- by GJ Prasad
Rough and tough for AT1 investors
It has clearly been a tough 2018 for many asset classes and, within that, AT1 has not been spared. The asset class saw its first annual loss with most of the widely followed benchmark indices down 3% to 5%. The asset class has been hit by risk aversion, tail risk events and investor apathy.
However, it seems to me that within the credit world, AT1 has been hit hard more due to liquidity and momentum factors. It is becoming increasingly technical in terms of who holds it and driven by headline risk. Everything else in terms of valuation doesn’t seem to matter. My observations on a handful of AT1s reflect that it trades in a very tight space and ignores any concept of fundamental valuation. More so on a relative valuation basis either to equity and/or LT2 or Non-Preferred Senior.
Looking at the performance of AT1s issued by the European banks over the last 6 months, it is clear that much of the larger “underperformance” in certain names has been driven by idiosyncratic stories/themes – ISPIM and UCGIM impacted by Italian politics, BBVA by Turkey exposure, Danske Bank due to on-going operational risk related issues and 2018 vintage issues due to re-pricing of call risk.
A full-blown CDO type balance sheet analysis on some of the banks in my universe indicate significant relative value opportunities in both directions (long equity vs short AT1 in some cases and long AT1 and short AT1 in others) but finding the right notional amounts to use and the underlying liquidity to actually put it to work is even more challenging. Fundamentals are important, for sure, but it seems that market technicals seem to matter equally.
The importance of single name selection
In nearly all of the above names, the underperformance of equity to AT1 has been even more dramatic. Two observations – RV across issuers and/or capital structure has been the only effective way to manage the portfolio risks and the importance of deep-dive analysis in selecting single name exposure within the AT1 asset class.
Now comes the more difficult part – which single name exposures to own? Without going to specific names or issues at this stage, we could yet set up criteria to come up with a shortlist of names to own:
- Business model that is easy to understand with good visibility on both earnings and asset quality fronts
- Superior risk management framework as reflected in quality and consistency of earnings and credit underwriting over the economic cycle
- Solid capitalisation both at an absolute level and relative basis, especially on the leverage metric
- Low stock of NPLs and good reserve coverage, hence any big uptick in non-performing loans can still be absorbed by pre-provision income
- Self-sufficient funding and very little reliance on wholesale sources especially central bank funding
- ROE that is close (or even higher) to the issuer’s COE
- AT1 yield is significantly higher than dividend yield and AT1 coupons not at risk under most severe stress scenarios.

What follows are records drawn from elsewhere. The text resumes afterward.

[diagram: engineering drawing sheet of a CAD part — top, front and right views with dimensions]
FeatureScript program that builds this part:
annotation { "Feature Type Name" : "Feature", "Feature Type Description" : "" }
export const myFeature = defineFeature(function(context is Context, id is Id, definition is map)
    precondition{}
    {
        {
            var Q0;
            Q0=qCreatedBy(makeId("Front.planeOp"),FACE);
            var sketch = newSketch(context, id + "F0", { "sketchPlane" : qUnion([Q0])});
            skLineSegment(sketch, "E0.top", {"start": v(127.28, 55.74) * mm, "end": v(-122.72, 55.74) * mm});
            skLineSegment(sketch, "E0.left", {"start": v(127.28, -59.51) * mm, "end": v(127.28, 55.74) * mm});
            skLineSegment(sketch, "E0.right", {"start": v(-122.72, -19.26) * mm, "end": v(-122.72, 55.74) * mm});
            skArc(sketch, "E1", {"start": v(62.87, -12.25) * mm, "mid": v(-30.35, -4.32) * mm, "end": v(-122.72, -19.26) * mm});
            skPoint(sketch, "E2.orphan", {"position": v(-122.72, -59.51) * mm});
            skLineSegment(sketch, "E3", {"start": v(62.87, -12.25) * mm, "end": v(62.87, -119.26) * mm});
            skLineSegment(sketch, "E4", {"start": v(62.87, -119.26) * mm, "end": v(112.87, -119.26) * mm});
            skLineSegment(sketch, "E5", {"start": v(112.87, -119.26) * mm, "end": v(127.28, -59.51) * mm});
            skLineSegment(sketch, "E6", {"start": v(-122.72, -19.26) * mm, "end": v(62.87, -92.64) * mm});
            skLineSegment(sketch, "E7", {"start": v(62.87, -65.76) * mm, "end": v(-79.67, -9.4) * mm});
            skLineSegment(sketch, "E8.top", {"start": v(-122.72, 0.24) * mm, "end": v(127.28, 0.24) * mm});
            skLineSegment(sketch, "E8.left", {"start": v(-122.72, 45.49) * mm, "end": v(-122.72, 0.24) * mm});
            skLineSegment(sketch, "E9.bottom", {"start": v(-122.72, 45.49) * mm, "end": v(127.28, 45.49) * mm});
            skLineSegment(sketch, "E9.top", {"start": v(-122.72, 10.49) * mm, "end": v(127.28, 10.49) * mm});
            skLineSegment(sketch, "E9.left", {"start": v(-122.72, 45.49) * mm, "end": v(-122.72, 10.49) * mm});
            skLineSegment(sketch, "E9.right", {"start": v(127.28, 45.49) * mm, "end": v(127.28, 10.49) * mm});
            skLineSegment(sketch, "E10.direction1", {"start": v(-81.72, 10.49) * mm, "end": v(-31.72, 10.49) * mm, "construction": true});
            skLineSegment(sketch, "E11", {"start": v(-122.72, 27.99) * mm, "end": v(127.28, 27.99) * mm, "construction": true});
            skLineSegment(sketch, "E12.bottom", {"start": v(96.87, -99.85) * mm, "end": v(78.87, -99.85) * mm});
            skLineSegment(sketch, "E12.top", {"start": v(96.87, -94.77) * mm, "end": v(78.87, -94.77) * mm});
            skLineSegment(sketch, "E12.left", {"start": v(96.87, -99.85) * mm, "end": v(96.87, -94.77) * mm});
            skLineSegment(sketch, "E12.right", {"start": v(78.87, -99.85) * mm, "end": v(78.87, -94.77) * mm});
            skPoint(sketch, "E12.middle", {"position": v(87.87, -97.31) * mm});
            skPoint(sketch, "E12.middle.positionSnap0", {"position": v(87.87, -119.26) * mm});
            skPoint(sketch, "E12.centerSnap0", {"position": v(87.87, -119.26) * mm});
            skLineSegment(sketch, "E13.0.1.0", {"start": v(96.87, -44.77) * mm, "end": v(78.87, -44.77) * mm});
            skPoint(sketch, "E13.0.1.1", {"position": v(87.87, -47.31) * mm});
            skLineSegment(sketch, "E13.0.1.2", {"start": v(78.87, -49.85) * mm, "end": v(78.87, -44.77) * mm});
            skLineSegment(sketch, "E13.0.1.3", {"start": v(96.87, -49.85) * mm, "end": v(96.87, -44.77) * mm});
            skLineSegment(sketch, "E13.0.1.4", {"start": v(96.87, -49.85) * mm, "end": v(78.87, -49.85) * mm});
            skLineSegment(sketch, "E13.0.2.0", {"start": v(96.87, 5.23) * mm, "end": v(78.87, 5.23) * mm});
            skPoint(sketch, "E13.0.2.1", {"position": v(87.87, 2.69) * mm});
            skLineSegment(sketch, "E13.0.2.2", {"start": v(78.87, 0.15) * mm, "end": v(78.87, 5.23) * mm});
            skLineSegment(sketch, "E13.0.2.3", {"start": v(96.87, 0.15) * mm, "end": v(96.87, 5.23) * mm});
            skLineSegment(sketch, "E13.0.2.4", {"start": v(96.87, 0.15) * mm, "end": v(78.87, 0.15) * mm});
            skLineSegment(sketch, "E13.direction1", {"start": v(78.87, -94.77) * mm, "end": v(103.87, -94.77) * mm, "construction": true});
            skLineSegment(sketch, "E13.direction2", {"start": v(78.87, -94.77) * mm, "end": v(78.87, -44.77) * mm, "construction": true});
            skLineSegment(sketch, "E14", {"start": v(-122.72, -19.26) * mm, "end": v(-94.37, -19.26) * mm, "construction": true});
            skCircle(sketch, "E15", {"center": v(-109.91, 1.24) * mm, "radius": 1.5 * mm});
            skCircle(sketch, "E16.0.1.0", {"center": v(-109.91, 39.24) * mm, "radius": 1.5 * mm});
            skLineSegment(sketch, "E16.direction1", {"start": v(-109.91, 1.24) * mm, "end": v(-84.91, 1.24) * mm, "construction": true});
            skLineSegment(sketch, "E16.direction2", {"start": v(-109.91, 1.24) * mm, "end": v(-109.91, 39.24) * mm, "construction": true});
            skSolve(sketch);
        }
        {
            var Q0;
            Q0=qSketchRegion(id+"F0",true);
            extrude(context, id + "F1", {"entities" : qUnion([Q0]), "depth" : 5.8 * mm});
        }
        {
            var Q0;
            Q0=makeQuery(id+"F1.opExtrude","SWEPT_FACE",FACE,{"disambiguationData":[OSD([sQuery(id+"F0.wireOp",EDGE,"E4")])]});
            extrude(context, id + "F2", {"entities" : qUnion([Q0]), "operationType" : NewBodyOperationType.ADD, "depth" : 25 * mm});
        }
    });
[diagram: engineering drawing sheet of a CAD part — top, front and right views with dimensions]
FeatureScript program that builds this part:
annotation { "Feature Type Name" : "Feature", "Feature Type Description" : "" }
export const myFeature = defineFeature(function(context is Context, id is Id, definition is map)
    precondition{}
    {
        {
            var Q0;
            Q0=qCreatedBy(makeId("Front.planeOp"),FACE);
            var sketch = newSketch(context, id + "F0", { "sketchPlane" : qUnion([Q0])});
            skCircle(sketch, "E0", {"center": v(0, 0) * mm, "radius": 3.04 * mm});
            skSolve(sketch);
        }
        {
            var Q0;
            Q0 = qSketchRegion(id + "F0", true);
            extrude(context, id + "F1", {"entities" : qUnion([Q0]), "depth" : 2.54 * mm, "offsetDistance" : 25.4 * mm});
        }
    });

There are a number of large cap European banks that would meet most of the above criteria (if not all the criteria). I don’t want to give away those names as yet as I am sure you will find the exercise much more interesting.
Is it time for…?
Bye Bye – I believe we may yet see more price weakness as more investors figure out that this asset class is not for them. And if equities keep going lower, purely from a sentiment perspective, AT1s will get dragged lower. So maybe it is bye bye time for some tourist investors.
Buy – Having said that there are a number of issues that look attractive to own for long-term investors. Next comes the question of liquidity, as to who would be the marginal buyer of these AT1s in size and what is the clearing level for that. I believe that AT1s yielding 8% (and above) on a yield to call basis and 7% to 8% on a yield to perpetuity basis should find some decent interest.
And when it gets there, I believe specialist bank capital funds, distressed debt shops and private equity firms will want to own this – but as a price taker.
The asset class needs a certain type of deep pocket investor with locked in capital and one who is prepared to do the necessary deep-dive work both at an issuer level and at an issue level. And be able to slice and dice the balance sheet to estimate asset recovery values and its impact on capital structure. Finally, of course, have the ability to stomach the volatility as the markets price in one tail risk event to another. And don’t forget a specialist who understands the instrument, the issuer and the macro tail risks.